Eritrea asserts that the cumulative effect of these measures was to open up Eritrean private wealth for legalized looting by Ethiopians. […]

  1. The Cumulative Weight of Ethiopia’s Measures. In addition to its findings above regarding particular Ethiopian economic measures, the Commission believes that the measures’ collective impact must be considered. War gives belligerents broad powers to deal with the property of the nationals of their enemies, but these are not unlimited. In the Commission’s view, a belligerent is bound to ensure insofar as possible that the property of protected persons and of other enemy nationals are not despoiled and wasted. If private property of enemy nationals is to be frozen or otherwise impaired in wartime, it must be done by the State, and under conditions providing for the property’s protection and its eventual disposition by return to the owners or through post-war agreement. [See, e.g., Article 38 of Geneva Convention IV, requiring that “the situation of protected persons shall continue to be regulated, in principle, by the provisions concerning aliens in time of peace.”]
  2. The record shows that Ethiopia did not meet these responsibilities. As a result of the cumulative effects of the measures discussed above, many expellees, including some with substantial assets, lost virtually everything they had in Ethiopia. Some of Ethiopia’s measures were lawful and others were not. However, their cumulative effect was to ensure that few expellees retained any of their property. Expellees had to act through agents (if a reliable agent could be found and instructed), faced rapid forced real estate sales, confiscatory taxes on sale proceeds, vigorous loan collections, expedited and arbitrary collection of other taxes, and other economic woes resulting from measures in which the Government of Ethiopia played a significant role. By creating or facilitating this network of measures, Ethiopia failed in its duty to ensure the protection of aliens’ assets. […]

Discussion

    1. May nationals of an enemy State be prevented from leaving the territory of a belligerent State? Is there any “right to leave”? What reason can be invoked by the retaining State? (GC IV, Art. 35(1))
    2. Do you think that the condition stated by Article 35(1) of GC IV (“unless their departure is contrary to the national interests of the State”) is applicable to the Eritrean exchange students?

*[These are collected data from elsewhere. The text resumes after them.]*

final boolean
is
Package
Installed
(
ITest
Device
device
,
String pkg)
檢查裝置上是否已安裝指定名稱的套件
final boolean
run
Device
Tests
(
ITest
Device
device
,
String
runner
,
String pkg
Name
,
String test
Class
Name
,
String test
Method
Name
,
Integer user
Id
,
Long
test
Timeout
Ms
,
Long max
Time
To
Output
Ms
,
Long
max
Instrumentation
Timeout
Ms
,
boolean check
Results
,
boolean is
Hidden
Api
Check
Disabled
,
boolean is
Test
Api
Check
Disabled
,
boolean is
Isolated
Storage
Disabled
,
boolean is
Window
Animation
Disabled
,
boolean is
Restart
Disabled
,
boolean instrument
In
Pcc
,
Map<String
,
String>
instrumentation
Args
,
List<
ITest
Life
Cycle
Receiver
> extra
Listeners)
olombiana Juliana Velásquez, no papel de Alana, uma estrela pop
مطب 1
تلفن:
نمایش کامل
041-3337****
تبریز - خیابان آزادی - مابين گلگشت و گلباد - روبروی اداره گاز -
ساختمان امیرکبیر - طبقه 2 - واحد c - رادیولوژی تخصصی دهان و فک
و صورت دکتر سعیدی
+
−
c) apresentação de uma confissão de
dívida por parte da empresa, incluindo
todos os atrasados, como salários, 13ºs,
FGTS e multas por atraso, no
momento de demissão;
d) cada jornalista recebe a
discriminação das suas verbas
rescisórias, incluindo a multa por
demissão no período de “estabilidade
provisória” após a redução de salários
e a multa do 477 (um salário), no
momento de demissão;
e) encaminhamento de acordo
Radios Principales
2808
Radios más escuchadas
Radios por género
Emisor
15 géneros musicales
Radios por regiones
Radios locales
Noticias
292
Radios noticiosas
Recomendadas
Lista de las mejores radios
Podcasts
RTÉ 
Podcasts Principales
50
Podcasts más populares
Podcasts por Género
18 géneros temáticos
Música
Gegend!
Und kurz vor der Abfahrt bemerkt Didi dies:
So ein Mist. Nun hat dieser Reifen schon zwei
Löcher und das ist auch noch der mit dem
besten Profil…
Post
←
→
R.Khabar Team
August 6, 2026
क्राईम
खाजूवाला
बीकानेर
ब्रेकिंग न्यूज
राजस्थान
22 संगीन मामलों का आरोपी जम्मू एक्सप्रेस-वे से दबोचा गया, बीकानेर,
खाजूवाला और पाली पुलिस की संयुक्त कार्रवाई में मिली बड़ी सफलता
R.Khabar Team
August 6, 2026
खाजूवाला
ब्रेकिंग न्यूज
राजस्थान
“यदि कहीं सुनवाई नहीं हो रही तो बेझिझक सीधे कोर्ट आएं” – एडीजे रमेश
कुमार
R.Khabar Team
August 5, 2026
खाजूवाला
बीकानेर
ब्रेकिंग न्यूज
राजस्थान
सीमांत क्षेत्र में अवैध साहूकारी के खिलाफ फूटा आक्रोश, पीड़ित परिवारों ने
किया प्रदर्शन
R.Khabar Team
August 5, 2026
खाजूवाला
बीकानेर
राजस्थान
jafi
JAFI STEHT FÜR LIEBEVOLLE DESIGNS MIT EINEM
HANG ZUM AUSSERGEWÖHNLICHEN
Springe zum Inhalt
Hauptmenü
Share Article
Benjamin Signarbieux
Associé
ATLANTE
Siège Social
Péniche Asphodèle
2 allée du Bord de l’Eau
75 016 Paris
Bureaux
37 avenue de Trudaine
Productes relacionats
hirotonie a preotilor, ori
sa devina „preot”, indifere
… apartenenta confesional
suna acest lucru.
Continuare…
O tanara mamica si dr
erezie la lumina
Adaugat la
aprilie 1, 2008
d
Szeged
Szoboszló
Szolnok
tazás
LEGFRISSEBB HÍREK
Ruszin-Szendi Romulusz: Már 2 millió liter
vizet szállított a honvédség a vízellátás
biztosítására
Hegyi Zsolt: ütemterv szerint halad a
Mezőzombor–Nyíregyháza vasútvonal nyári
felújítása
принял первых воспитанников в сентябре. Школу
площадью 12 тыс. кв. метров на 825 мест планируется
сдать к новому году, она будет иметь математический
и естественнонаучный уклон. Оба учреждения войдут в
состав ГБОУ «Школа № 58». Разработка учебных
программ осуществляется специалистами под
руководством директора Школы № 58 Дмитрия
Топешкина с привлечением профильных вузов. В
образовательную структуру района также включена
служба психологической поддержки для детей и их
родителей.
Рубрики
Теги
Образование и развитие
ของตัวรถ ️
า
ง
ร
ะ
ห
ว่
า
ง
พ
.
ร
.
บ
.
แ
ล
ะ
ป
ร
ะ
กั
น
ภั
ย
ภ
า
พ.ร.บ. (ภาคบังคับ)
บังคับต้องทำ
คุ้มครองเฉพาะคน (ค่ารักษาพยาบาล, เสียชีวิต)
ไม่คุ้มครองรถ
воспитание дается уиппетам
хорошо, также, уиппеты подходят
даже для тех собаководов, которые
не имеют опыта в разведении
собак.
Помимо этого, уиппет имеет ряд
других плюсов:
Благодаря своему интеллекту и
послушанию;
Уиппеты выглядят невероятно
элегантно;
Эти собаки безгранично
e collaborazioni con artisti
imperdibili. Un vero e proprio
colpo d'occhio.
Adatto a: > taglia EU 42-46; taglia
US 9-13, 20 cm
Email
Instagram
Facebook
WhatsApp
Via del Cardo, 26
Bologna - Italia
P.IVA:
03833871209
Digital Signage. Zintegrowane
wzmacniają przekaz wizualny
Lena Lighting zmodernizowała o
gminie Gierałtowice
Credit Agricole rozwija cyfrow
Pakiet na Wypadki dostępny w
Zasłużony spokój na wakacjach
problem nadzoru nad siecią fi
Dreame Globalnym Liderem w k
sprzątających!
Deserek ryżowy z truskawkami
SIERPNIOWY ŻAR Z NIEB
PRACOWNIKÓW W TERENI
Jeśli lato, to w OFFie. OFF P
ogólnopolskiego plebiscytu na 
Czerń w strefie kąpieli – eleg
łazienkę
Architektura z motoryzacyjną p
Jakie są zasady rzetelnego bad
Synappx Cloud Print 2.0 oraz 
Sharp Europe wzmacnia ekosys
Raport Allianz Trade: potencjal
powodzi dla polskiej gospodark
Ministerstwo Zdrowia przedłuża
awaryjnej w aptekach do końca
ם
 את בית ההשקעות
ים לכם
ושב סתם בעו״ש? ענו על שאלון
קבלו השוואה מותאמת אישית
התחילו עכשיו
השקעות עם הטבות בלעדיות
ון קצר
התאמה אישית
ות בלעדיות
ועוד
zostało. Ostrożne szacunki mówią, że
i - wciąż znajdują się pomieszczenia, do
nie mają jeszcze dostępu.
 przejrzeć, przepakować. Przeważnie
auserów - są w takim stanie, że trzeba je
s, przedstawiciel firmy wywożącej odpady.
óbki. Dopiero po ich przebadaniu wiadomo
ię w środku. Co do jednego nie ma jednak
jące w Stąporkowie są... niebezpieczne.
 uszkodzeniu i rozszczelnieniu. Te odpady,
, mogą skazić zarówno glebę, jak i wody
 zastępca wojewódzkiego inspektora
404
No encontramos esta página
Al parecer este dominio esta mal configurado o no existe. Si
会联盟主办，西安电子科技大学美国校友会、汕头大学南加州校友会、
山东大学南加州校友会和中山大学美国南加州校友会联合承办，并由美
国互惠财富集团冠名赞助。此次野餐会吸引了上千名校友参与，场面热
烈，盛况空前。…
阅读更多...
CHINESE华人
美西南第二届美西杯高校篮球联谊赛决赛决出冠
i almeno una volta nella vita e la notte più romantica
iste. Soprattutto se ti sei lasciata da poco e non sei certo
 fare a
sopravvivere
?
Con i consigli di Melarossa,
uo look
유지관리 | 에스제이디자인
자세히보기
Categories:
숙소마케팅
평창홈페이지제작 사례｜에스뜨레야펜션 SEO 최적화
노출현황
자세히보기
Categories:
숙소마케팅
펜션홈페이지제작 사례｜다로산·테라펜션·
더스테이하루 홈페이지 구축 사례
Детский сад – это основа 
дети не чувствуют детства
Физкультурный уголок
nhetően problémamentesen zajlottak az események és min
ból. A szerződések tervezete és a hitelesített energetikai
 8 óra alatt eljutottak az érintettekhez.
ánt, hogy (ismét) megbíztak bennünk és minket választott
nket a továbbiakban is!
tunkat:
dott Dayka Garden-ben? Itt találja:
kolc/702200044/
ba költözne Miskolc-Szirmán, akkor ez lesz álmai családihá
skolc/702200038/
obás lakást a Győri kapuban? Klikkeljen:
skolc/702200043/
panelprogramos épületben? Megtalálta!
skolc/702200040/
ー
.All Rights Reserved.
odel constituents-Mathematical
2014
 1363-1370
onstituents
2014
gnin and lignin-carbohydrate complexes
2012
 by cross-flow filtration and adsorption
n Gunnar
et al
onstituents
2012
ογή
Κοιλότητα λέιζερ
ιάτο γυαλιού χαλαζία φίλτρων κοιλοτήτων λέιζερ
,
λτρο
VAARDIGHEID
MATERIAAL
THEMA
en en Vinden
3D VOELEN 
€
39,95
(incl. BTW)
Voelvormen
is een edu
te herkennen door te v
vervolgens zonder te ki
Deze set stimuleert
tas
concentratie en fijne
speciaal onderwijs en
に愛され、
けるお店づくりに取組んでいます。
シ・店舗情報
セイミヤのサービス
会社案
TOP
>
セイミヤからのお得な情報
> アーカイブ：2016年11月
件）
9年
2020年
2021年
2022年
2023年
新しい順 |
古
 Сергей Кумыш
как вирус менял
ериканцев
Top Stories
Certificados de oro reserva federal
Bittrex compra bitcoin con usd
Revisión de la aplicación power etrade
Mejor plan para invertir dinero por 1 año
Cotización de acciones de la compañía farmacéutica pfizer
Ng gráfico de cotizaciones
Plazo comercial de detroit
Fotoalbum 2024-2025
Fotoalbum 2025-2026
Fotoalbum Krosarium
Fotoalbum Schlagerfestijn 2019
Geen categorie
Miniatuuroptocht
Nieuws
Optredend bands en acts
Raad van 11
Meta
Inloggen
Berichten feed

To your mind, could the departure of all “men of military age” be considered as contrary to the national interests of the State of residence? Would the answer differ if these men had not received military training?
    1. May civilians who are denied permission to leave the territory be automatically interned? Is the Commission right in stating that the internment of the exchange students “was consistent with Article 35, paragraph 1”? Did the treatment of the detainees have any influence on the Commission’s conclusion with respect to the legality of their internment? (GC IV, Arts 41-43)
    2. According to IHL, in which circumstances and for which purpose may the Detaining Power order the internment of civilians? What is the relevant legal basis?
    3. Must internment be based upon an individual determination? May such individual determination flow from the fact that the person is individually denied permission to leave?
  1. Must civilians denied permission to leave or interned be given a right to appeal? If there is no record that such appeals were possible, is Ethiopia responsible for a violation of IHL? How could Eritrea have proved that no appeal was available?
  2. May a civilian internee be held in a POW camp? Which protections of civilian internees differ from those afforded to POWs?
    1. Is property belonging to enemy civilians on a party’s own territory protected against confiscation? Against being frozen until the end of the conflict? Where can the rules be found according to which economic rights of enemy civilians on a State’s own territory are to be treated? Which rules of Art. 38 of GC IV were relevant for our case?
    2. May a combination of lawful measures taken against enemy aliens’ property be unlawful because of their cumulative effect? To which provision of GC IV would you link such a prohibition?